● **Instruction**: Copy the material below word for word, omitting the pictures.

(Records to use begins)

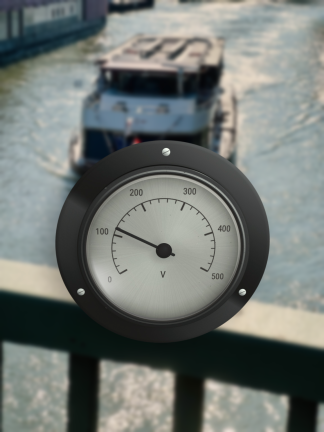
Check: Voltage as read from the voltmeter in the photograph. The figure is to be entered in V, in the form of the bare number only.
120
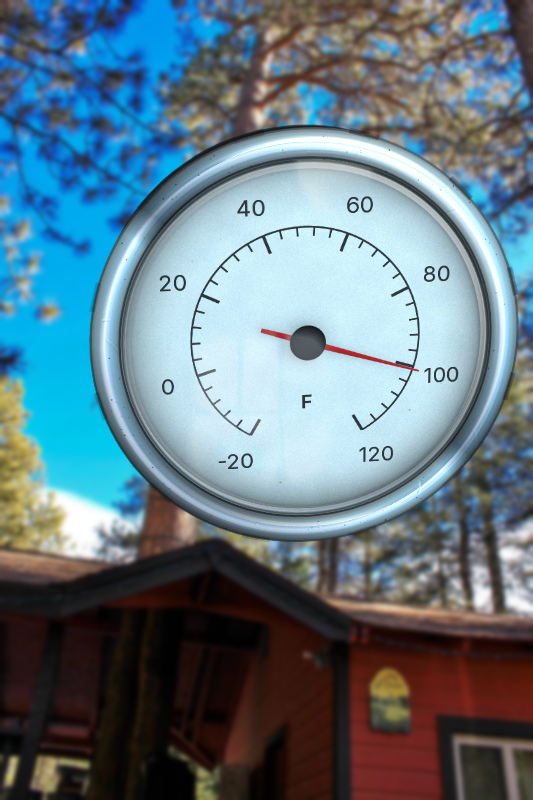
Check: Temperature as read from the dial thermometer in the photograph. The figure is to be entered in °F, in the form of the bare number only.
100
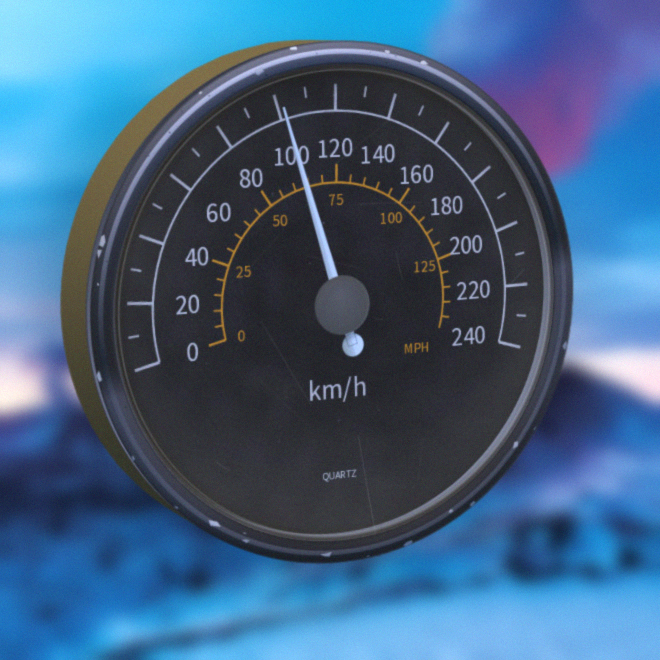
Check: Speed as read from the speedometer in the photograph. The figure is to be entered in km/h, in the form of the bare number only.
100
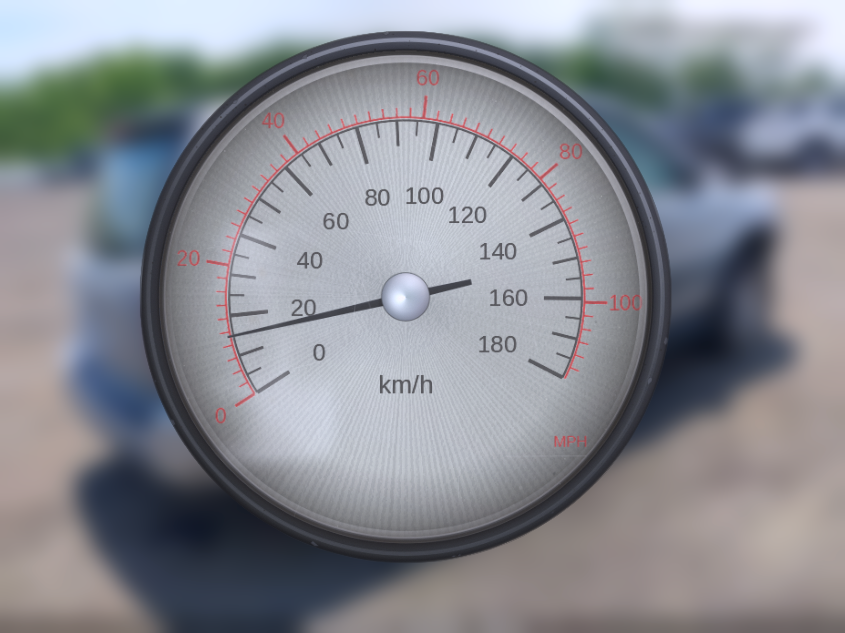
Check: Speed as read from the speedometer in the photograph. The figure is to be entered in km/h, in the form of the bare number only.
15
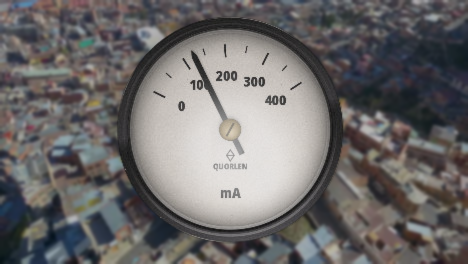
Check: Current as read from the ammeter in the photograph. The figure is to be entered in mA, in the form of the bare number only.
125
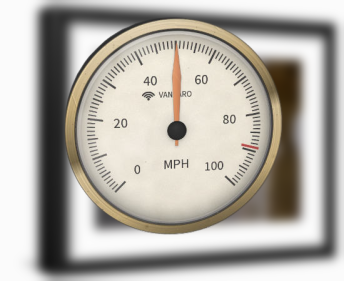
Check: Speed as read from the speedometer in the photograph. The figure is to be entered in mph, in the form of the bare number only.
50
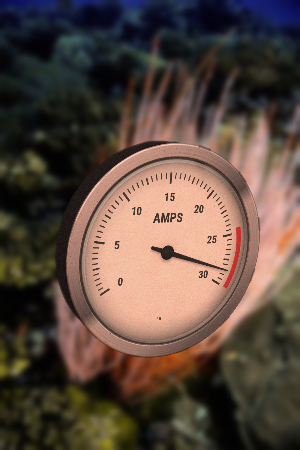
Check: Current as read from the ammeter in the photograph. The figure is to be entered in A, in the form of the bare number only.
28.5
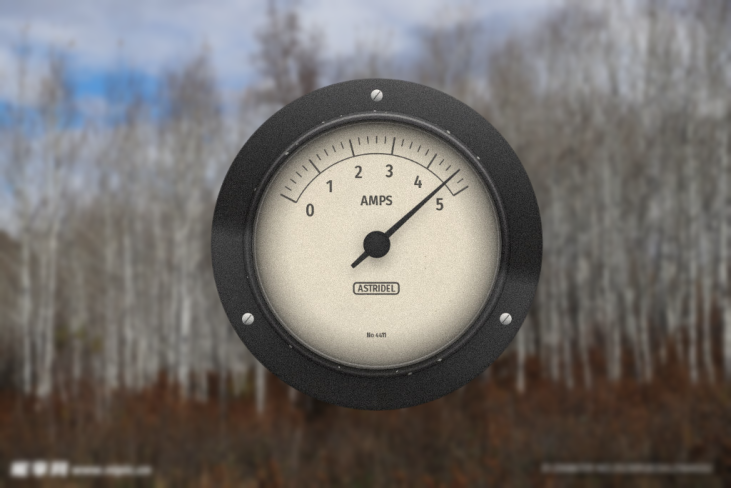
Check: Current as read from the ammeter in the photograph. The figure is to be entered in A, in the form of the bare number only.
4.6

(Records to use ends)

● **Answer below**:
Check: Voltage as read from the voltmeter in the photograph. The figure is to be entered in V, in the form of the bare number only.
120
Check: Temperature as read from the dial thermometer in the photograph. The figure is to be entered in °F, in the form of the bare number only.
100
Check: Speed as read from the speedometer in the photograph. The figure is to be entered in km/h, in the form of the bare number only.
100
Check: Speed as read from the speedometer in the photograph. The figure is to be entered in km/h, in the form of the bare number only.
15
Check: Current as read from the ammeter in the photograph. The figure is to be entered in mA, in the form of the bare number only.
125
Check: Speed as read from the speedometer in the photograph. The figure is to be entered in mph, in the form of the bare number only.
50
Check: Current as read from the ammeter in the photograph. The figure is to be entered in A, in the form of the bare number only.
28.5
Check: Current as read from the ammeter in the photograph. The figure is to be entered in A, in the form of the bare number only.
4.6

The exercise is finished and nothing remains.